Whenever a line in the records below holds the string "format", include it in the count, and state the number alone.
-- Opening Marker --
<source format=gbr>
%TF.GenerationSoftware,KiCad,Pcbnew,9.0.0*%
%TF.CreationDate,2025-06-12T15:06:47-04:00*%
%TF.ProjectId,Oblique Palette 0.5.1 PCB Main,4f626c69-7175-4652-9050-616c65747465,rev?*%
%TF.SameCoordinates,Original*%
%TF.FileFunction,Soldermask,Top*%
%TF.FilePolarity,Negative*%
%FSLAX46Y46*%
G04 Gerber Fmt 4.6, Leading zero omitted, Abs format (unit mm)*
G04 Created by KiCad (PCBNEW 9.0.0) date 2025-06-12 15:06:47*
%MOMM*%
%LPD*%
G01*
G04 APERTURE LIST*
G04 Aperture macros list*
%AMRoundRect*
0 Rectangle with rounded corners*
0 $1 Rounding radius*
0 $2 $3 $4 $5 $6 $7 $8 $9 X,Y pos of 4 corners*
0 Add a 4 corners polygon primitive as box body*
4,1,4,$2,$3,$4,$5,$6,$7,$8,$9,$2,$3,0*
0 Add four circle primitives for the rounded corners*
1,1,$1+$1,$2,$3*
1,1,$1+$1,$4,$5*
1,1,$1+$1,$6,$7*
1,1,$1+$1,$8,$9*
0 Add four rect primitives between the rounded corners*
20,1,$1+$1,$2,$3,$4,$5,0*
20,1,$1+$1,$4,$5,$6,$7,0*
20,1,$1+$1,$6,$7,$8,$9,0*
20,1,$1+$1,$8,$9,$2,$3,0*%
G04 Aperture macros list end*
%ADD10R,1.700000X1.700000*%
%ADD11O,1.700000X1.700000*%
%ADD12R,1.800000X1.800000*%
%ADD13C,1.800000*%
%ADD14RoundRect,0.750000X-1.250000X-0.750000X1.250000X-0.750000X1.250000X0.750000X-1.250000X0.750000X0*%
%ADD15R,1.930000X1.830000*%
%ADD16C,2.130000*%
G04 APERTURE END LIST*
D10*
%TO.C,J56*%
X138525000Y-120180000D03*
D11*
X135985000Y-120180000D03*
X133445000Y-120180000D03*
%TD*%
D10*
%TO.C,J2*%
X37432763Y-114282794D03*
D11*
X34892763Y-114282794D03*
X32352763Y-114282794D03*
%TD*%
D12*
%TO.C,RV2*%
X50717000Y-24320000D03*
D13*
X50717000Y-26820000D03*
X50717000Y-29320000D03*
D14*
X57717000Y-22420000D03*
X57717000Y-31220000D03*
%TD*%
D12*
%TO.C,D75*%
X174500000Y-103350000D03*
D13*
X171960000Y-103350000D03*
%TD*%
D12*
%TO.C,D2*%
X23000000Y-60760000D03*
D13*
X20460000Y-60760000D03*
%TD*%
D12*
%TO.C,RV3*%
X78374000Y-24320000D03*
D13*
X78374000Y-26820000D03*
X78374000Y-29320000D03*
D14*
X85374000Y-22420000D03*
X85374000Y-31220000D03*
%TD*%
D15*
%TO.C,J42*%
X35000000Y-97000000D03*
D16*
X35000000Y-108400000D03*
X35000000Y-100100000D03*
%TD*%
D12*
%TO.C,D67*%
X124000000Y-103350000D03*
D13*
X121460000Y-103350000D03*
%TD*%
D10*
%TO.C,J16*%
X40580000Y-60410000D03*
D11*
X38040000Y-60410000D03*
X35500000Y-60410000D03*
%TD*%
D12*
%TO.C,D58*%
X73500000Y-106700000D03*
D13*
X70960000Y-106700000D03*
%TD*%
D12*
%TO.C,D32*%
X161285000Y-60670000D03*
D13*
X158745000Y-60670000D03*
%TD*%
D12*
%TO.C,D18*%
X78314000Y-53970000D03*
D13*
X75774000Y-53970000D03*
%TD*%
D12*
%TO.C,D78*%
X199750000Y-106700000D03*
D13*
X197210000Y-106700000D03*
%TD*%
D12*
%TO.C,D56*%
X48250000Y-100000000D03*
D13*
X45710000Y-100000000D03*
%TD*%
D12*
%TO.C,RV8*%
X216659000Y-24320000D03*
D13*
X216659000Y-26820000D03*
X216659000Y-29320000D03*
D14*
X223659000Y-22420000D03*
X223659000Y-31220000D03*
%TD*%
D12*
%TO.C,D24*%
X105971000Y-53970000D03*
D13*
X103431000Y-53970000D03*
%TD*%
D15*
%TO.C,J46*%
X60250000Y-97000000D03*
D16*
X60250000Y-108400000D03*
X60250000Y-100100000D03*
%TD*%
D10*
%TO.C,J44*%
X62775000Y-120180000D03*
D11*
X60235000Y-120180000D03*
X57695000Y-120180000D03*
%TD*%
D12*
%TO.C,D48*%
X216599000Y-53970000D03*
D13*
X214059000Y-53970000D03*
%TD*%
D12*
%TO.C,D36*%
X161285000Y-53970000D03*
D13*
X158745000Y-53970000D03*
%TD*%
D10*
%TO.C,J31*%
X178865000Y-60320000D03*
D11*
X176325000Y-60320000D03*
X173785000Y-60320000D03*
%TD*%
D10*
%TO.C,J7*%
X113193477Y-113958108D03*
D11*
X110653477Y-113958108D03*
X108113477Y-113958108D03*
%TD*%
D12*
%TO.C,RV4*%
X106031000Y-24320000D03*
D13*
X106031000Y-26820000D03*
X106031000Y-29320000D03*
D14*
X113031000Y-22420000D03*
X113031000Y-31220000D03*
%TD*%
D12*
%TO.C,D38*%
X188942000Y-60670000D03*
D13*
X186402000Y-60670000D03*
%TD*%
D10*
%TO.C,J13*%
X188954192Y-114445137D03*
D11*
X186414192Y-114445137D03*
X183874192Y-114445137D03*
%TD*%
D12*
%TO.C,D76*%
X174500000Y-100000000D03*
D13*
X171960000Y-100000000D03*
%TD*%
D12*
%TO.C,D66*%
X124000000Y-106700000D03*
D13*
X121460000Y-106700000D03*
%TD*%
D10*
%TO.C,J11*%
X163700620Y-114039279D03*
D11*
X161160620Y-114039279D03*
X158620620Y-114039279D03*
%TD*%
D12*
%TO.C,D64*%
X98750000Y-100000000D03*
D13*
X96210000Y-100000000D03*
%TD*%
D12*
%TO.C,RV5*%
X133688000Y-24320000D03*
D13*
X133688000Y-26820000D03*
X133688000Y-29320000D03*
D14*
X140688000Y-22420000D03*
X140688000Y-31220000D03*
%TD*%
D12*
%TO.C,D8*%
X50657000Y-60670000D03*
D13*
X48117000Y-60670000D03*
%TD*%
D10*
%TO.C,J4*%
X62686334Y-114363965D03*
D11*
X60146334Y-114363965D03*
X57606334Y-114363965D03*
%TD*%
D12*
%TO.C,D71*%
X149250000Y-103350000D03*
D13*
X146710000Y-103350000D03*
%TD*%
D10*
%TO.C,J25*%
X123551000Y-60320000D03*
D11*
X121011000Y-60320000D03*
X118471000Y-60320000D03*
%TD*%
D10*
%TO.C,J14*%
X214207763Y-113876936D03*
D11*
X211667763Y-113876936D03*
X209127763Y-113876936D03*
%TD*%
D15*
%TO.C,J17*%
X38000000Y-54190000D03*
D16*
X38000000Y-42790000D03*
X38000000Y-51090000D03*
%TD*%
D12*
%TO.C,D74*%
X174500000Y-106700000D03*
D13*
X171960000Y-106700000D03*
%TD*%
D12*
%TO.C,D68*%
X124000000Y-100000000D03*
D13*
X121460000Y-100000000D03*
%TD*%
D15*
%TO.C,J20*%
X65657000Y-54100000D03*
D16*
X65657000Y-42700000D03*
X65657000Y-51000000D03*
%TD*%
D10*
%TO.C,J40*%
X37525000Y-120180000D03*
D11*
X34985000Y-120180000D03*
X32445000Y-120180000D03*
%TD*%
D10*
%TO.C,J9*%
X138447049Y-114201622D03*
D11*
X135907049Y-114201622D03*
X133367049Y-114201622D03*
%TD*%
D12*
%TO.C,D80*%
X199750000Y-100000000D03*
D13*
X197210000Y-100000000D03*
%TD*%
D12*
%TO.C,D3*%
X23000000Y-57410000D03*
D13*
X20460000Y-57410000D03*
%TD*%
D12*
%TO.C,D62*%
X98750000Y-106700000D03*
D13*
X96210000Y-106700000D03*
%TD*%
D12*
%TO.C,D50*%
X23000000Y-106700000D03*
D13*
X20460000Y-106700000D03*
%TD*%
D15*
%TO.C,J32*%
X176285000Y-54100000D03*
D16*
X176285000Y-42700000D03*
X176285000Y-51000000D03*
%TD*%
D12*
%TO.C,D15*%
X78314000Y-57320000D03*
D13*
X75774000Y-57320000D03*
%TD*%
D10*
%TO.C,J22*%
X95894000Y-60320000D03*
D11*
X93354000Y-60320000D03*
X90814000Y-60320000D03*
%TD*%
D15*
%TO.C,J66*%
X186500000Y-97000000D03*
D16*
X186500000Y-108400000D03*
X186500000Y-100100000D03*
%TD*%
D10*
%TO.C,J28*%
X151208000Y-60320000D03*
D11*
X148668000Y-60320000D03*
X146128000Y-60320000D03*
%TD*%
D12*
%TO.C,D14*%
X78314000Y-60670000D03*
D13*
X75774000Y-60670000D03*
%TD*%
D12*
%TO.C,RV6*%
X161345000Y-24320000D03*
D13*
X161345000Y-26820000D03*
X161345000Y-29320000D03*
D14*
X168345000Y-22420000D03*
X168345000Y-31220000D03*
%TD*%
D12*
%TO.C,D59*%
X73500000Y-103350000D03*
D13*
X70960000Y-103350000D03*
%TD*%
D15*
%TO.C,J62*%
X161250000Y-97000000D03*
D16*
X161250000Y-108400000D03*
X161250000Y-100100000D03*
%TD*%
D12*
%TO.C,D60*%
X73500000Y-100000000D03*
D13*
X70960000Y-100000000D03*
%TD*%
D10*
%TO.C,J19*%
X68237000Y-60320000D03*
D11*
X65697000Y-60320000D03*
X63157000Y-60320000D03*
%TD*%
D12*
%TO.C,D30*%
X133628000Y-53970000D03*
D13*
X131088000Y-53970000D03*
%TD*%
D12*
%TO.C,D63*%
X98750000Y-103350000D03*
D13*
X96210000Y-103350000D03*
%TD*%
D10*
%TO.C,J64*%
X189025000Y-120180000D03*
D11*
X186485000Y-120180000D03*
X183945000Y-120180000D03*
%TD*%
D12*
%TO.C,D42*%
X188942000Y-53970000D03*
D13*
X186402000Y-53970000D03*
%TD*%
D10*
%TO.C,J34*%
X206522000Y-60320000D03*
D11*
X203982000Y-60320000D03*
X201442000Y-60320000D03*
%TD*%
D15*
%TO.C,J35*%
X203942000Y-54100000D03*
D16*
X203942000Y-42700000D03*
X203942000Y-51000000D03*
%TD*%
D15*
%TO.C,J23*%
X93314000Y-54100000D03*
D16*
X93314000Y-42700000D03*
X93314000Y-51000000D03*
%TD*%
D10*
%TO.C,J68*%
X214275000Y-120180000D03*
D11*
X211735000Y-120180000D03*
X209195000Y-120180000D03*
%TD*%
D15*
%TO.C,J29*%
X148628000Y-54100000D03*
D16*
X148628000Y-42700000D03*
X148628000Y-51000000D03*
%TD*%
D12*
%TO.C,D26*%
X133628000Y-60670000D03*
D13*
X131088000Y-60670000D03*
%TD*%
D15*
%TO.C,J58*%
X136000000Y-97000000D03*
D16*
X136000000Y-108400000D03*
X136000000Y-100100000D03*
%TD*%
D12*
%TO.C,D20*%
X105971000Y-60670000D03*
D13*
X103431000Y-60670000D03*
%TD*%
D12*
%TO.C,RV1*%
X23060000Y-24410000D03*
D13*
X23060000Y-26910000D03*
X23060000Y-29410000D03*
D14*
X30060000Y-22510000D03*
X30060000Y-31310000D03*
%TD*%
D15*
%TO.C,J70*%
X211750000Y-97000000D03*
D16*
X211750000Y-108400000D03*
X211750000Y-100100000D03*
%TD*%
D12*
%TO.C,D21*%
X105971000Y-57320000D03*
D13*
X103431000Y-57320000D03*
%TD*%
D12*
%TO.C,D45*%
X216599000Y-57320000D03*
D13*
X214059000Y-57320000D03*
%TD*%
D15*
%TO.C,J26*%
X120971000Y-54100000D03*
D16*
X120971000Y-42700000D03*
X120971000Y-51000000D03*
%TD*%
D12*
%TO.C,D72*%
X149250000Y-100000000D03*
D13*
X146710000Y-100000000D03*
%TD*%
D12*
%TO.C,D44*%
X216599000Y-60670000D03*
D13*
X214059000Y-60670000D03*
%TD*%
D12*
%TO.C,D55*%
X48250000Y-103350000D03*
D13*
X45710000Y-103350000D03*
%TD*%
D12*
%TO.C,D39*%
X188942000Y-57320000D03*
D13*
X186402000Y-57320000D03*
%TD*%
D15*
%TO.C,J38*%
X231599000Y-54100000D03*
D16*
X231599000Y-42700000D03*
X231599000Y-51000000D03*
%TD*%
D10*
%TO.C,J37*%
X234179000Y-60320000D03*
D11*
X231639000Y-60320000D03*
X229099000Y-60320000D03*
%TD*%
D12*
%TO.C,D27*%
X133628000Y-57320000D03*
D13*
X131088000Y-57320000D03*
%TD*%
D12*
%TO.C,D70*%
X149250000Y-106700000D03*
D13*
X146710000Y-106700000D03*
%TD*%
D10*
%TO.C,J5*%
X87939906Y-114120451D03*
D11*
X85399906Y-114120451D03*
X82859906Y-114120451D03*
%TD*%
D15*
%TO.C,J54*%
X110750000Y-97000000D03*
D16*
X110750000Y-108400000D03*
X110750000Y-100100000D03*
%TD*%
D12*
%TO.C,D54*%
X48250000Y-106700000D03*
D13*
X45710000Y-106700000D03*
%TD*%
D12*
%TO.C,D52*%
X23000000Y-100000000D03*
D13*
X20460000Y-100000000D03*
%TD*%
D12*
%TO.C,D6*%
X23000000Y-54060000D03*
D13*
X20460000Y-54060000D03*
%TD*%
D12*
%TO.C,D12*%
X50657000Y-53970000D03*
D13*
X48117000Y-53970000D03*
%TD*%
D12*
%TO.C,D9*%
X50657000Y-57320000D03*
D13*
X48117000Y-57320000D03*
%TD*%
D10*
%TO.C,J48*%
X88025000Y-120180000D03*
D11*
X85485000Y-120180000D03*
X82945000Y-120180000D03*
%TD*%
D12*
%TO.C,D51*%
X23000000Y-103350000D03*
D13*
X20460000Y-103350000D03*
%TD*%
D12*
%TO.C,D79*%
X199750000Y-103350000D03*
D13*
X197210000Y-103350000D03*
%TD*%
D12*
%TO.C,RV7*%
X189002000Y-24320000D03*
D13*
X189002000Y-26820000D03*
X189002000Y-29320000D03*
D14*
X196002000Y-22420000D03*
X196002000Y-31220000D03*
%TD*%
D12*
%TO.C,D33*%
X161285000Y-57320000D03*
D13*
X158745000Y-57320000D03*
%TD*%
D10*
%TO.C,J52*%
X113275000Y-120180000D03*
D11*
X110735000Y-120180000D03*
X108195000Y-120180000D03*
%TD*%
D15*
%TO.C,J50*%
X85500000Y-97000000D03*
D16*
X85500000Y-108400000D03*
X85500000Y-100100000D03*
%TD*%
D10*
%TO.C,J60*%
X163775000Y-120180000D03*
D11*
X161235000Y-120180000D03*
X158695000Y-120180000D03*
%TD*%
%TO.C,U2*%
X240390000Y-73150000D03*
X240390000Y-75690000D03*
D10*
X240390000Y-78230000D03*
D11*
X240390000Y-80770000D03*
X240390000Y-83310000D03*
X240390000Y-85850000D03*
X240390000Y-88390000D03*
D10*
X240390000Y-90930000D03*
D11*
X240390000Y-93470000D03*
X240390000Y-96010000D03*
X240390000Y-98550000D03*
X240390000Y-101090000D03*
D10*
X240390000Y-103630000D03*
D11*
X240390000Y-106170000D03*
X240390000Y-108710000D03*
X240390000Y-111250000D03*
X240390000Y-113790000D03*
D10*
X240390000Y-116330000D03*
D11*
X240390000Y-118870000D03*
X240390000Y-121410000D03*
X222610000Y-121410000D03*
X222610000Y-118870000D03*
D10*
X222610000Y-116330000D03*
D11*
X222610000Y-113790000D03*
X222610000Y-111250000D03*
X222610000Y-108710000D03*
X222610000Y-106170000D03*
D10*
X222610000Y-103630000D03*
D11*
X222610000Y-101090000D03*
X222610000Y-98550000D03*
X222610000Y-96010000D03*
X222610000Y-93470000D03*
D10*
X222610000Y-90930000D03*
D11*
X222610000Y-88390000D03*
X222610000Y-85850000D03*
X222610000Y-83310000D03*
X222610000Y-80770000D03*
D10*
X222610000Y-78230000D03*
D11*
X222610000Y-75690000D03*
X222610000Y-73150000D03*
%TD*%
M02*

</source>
-- Closing Marker --
Answer below. 2